The choice of material for the main body of the anthology is, however, very impressive. Valerie Thornton integrates the great and the good with the lesser known Scottish writers. One of Janice Galloway’s two fragments is a fine example of that sub-genre of creative writing which concerns itself with accounts of cat killings.

Bernard MacLaverty contributes to the literature of school examinations in The Miraculous Candidate, in which the hero finds himself hovering above his chair in a sanctity-induced fit of levitation. The spell can only be broken by the witless but clearly very holy candidate shouting a three-word phrase beloved of those Scottish bigots who lack any fine feelings for the Primate of Rome.
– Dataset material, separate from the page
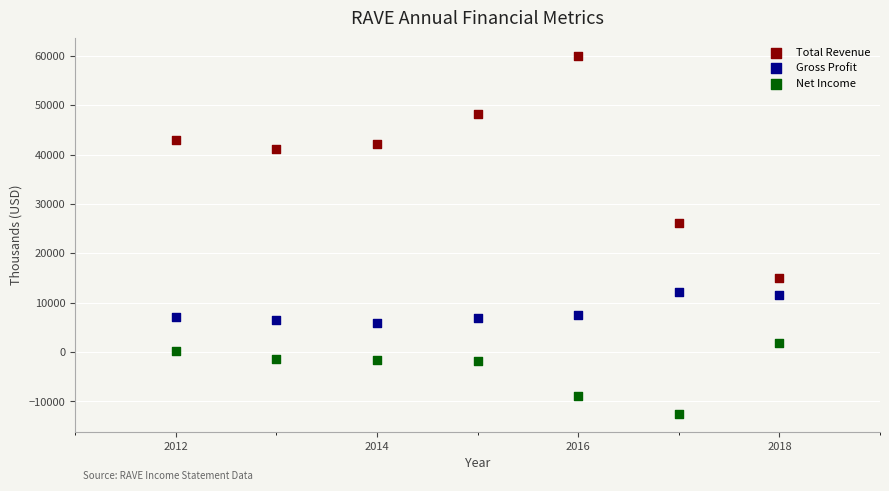

Which series contains the highest Y value?

Total Revenue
This glorious tale is completely undermined by the Questions and Thinking Points which follow: “Question 2: Swearing is not generally encouraged in creative writing assignments. Why do you think that is? To what extent do you think the swearing is justified here? You may first like to consider this question objectively...”. We can, I suppose, just about picture a harrassed English teacher quoting the question verbatim by way of justification to righteous and probably Catholic parents. Elsewhere David Kinloch refers to the moment of silence that follows a reading of his poems as “perhaps the most eloquent of all”. It is precisely these eloquent moments that are undermined in this anthology by the formulaic set of questions that accompany each piece of creativity.
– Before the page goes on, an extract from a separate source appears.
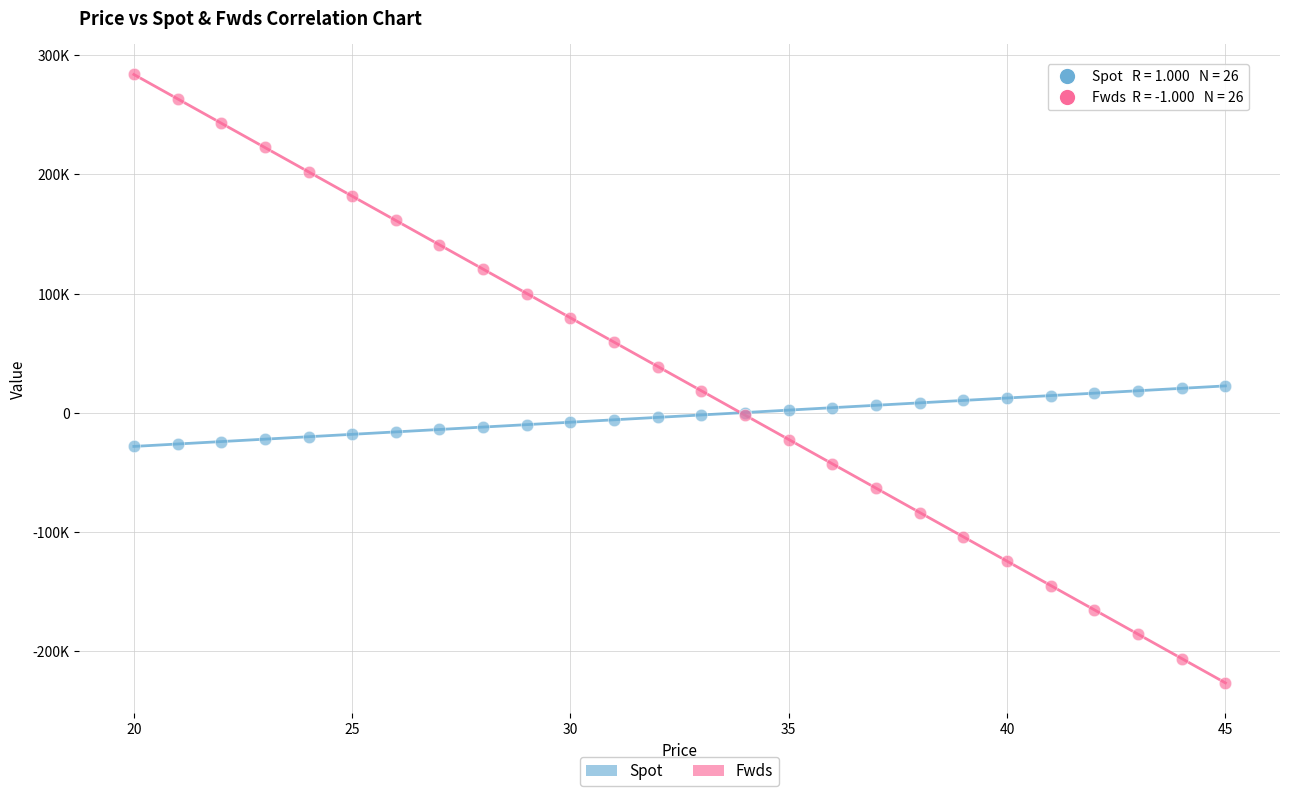

What are all the series names shown in the legend?

Spot, Fwds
More successful is the decision to include the writers’ own analyses of their work. There are gems here; Valerie Gillies writing in the “bacon roll cafe in Perth”; Daniel O’Rourke‘s disingenuous shrug of a response “with this simple poem what you see is that you get,” Norman MacCaig’s confession, “I don’t like Mankind, though I like Johnnie and Jeannie and Mary and Malcolm and plenty more”. Some of the insights provided by the writers are so tantalising that initially you want to ask questions of them, not their work. Perhaps devising appropriate questions would have been a better pupil activity.

There is a wonderful element of visual prediction built into the anthology. Each section ends with a full page portrait of the writer in question. As we read Elissa Soave’s account of anorexia we can’t but wonder what she actually looks like. And can the man on page 93 have really written a poem about killing 27 bullfinches?